ReView Askew: Jay and Silent Bob Strike Back (2001)

No matter what you might think of Kevin Smith, whether you love his movies or despise them, there’s one thing about him that you have to admire at least in some small way: his relationship with his fan base. In the late 90s, as Clerks and Mallrats were finding their audience on videotape, Smith’s View Askew website and message board became a virtual hangout for the OG fans. They could interact with Smith directly, who used the platform to answer questions about his movies, and drop hints and advance news of what he was working on. None of Smith’s movies were ever huge financial hits, at least by Hollywood standards, but his loyal viewers have been incredibly devoted from the start, and by the turn of the millennium, Smith was well aware of this. He’s always been extremely grateful for his fans, and even this early into his career, he realized who his core audience was and how he could best cater to them. This is a creative ethos that would kick into high gear with the creation of his podcast network and the films that followed, but in 2001, we got a little taste of Smith’s gratitude with a special cinematic gift just for the hardcore View Askew-heads.

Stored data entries
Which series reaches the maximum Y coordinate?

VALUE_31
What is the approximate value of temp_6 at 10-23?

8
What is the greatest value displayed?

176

» **What you will do**
1 – Reproduce the stored data entries with "greatest" changed to "highest" and nothing else altered.
2 – Pick up the review of Jay and Silent Bob Strike Back from its last sentence and keep it going.

» **Answers by task**
1 –
Which series reaches the maximum Y coordinate?

VALUE_31
What is the approximate value of temp_6 at 10-23?

8
What is the highest value displayed?

176

2 –
After the mini-shitstorm that Dogma generated, Kevin Smith wasn’t in the best mood to handle any big topics for his next movie, so instead he went the complete opposite direction: a big, dumb live-action cartoon, promoting his dimwitted dynamic duo from side characters to the main event. Jay and Silent Bob Strike Back is a $22 million in-joke, a movie filled to the brim with callbacks and references to Smith’s previous four films, a love letter to his fanbase to thank them for all the support they’ve given him in his career. It’s not so deep that I don’t think someone who hasn’t seen the other movies wouldn’t be able to follow the film, but I definitely consider it a bar for entry. I don’t see how someone completely unfamiliar the other View Askew movies could really get into this one. Even at the height of my Smith fandom in high school, I didn’t love this movie, but I still owned the DVD, and enjoyed it on the whole for the most part. There’s some degree of charm to something this self-indulgent, for a piece of art that aims this incredibly low. But as a comedy, I honestly can’t say it’s very good, and I found myself growing increasingly disinterested in it as it crawled along.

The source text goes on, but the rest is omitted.